Task brief
Only an exact copy of the entries will serve as the answer.

START Given entries

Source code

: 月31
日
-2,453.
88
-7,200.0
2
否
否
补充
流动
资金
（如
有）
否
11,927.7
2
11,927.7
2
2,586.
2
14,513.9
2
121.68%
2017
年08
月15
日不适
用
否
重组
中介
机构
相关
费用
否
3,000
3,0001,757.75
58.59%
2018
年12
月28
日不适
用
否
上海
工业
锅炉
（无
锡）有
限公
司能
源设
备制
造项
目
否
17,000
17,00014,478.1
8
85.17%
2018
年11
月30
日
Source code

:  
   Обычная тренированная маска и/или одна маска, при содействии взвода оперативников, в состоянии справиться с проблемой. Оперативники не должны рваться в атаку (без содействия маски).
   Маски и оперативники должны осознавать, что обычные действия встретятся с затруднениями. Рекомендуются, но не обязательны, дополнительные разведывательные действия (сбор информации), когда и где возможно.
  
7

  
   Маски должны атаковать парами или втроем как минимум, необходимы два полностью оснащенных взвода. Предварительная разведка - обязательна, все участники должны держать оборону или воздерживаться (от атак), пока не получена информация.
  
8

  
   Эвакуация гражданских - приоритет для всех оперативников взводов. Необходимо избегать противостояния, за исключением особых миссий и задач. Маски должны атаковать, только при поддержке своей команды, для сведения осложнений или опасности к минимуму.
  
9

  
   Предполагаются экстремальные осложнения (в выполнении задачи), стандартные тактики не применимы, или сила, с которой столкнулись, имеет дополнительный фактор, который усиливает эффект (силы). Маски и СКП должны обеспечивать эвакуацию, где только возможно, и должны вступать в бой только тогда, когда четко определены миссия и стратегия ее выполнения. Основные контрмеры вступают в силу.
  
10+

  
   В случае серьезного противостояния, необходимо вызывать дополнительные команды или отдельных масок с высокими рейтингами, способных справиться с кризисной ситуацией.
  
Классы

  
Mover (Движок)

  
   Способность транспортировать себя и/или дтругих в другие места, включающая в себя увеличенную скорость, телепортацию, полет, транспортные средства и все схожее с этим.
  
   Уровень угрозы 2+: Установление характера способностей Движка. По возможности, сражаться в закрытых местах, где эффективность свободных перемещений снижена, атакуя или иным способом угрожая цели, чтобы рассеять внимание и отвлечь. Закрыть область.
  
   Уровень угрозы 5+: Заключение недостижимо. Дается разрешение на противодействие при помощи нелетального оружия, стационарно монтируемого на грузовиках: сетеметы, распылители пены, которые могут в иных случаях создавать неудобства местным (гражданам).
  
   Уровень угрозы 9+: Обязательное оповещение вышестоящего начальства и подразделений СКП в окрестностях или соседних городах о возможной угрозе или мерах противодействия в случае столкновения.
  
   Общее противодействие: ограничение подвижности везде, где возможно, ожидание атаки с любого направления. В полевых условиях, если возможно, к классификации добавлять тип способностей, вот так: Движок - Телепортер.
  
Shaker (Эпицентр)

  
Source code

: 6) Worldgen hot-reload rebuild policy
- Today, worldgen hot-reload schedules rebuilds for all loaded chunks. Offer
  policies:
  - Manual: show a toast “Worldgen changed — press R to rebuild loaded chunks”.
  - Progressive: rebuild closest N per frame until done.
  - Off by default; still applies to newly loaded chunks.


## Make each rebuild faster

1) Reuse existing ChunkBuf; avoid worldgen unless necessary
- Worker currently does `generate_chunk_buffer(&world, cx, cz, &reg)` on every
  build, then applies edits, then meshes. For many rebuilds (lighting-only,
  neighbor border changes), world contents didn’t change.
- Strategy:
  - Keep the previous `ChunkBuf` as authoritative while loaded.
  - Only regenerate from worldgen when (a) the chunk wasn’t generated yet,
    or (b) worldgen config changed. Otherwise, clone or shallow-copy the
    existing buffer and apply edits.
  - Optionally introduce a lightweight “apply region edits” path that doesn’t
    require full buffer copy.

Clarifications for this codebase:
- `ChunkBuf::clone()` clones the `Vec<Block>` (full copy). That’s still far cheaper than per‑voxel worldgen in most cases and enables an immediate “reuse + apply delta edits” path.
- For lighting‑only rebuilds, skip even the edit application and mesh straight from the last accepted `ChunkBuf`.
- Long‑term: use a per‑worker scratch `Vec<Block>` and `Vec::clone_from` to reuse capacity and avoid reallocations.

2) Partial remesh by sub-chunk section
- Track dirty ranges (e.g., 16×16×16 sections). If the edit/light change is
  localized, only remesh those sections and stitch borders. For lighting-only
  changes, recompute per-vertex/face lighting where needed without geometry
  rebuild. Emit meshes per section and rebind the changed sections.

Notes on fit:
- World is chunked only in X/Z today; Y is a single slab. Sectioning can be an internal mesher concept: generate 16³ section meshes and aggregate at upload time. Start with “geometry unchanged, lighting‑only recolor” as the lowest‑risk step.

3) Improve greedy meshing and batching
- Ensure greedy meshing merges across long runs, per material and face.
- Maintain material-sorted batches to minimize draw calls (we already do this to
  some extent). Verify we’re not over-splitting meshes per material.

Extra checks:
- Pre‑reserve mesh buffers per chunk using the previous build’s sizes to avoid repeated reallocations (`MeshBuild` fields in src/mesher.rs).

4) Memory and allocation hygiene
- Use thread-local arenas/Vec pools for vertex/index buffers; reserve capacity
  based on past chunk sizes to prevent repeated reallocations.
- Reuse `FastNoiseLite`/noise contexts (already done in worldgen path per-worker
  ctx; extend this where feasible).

END Given entries

Solution to this task
Source code

: 月31
日
-2,453.
88
-7,200.0
2
否
否
补充
流动
资金
（如
有）
否
11,927.7
2
11,927.7
2
2,586.
2
14,513.9
2
121.68%
2017
年08
月15
日不适
用
否
重组
中介
机构
相关
费用
否
3,000
3,0001,757.75
58.59%
2018
年12
月28
日不适
用
否
上海
工业
锅炉
（无
锡）有
限公
司能
源设
备制
造项
目
否
17,000
17,00014,478.1
8
85.17%
2018
年11
月30
日
Source code

:  
   Обычная тренированная маска и/или одна маска, при содействии взвода оперативников, в состоянии справиться с проблемой. Оперативники не должны рваться в атаку (без содействия маски).
   Маски и оперативники должны осознавать, что обычные действия встретятся с затруднениями. Рекомендуются, но не обязательны, дополнительные разведывательные действия (сбор информации), когда и где возможно.
  
7

  
   Маски должны атаковать парами или втроем как минимум, необходимы два полностью оснащенных взвода. Предварительная разведка - обязательна, все участники должны держать оборону или воздерживаться (от атак), пока не получена информация.
  
8

  
   Эвакуация гражданских - приоритет для всех оперативников взводов. Необходимо избегать противостояния, за исключением особых миссий и задач. Маски должны атаковать, только при поддержке своей команды, для сведения осложнений или опасности к минимуму.
  
9

  
   Предполагаются экстремальные осложнения (в выполнении задачи), стандартные тактики не применимы, или сила, с которой столкнулись, имеет дополнительный фактор, который усиливает эффект (силы). Маски и СКП должны обеспечивать эвакуацию, где только возможно, и должны вступать в бой только тогда, когда четко определены миссия и стратегия ее выполнения. Основные контрмеры вступают в силу.
  
10+

  
   В случае серьезного противостояния, необходимо вызывать дополнительные команды или отдельных масок с высокими рейтингами, способных справиться с кризисной ситуацией.
  
Классы

  
Mover (Движок)

  
   Способность транспортировать себя и/или дтругих в другие места, включающая в себя увеличенную скорость, телепортацию, полет, транспортные средства и все схожее с этим.
  
   Уровень угрозы 2+: Установление характера способностей Движка. По возможности, сражаться в закрытых местах, где эффективность свободных перемещений снижена, атакуя или иным способом угрожая цели, чтобы рассеять внимание и отвлечь. Закрыть область.
  
   Уровень угрозы 5+: Заключение недостижимо. Дается разрешение на противодействие при помощи нелетального оружия, стационарно монтируемого на грузовиках: сетеметы, распылители пены, которые могут в иных случаях создавать неудобства местным (гражданам).
  
   Уровень угрозы 9+: Обязательное оповещение вышестоящего начальства и подразделений СКП в окрестностях или соседних городах о возможной угрозе или мерах противодействия в случае столкновения.
  
   Общее противодействие: ограничение подвижности везде, где возможно, ожидание атаки с любого направления. В полевых условиях, если возможно, к классификации добавлять тип способностей, вот так: Движок - Телепортер.
  
Shaker (Эпицентр)

  
Source code

: 6) Worldgen hot-reload rebuild policy
- Today, worldgen hot-reload schedules rebuilds for all loaded chunks. Offer
  policies:
  - Manual: show a toast “Worldgen changed — press R to rebuild loaded chunks”.
  - Progressive: rebuild closest N per frame until done.
  - Off by default; still applies to newly loaded chunks.


## Make each rebuild faster

1) Reuse existing ChunkBuf; avoid worldgen unless necessary
- Worker currently does `generate_chunk_buffer(&world, cx, cz, &reg)` on every
  build, then applies edits, then meshes. For many rebuilds (lighting-only,
  neighbor border changes), world contents didn’t change.
- Strategy:
  - Keep the previous `ChunkBuf` as authoritative while loaded.
  - Only regenerate from worldgen when (a) the chunk wasn’t generated yet,
    or (b) worldgen config changed. Otherwise, clone or shallow-copy the
    existing buffer and apply edits.
  - Optionally introduce a lightweight “apply region edits” path that doesn’t
    require full buffer copy.

Clarifications for this codebase:
- `ChunkBuf::clone()` clones the `Vec<Block>` (full copy). That’s still far cheaper than per‑voxel worldgen in most cases and enables an immediate “reuse + apply delta edits” path.
- For lighting‑only rebuilds, skip even the edit application and mesh straight from the last accepted `ChunkBuf`.
- Long‑term: use a per‑worker scratch `Vec<Block>` and `Vec::clone_from` to reuse capacity and avoid reallocations.

2) Partial remesh by sub-chunk section
- Track dirty ranges (e.g., 16×16×16 sections). If the edit/light change is
  localized, only remesh those sections and stitch borders. For lighting-only
  changes, recompute per-vertex/face lighting where needed without geometry
  rebuild. Emit meshes per section and rebind the changed sections.

Notes on fit:
- World is chunked only in X/Z today; Y is a single slab. Sectioning can be an internal mesher concept: generate 16³ section meshes and aggregate at upload time. Start with “geometry unchanged, lighting‑only recolor” as the lowest‑risk step.

3) Improve greedy meshing and batching
- Ensure greedy meshing merges across long runs, per material and face.
- Maintain material-sorted batches to minimize draw calls (we already do this to
  some extent). Verify we’re not over-splitting meshes per material.

Extra checks:
- Pre‑reserve mesh buffers per chunk using the previous build’s sizes to avoid repeated reallocations (`MeshBuild` fields in src/mesher.rs).

4) Memory and allocation hygiene
- Use thread-local arenas/Vec pools for vertex/index buffers; reserve capacity
  based on past chunk sizes to prevent repeated reallocations.
- Reuse `FastNoiseLite`/noise contexts (already done in worldgen path per-worker
  ctx; extend this where feasible).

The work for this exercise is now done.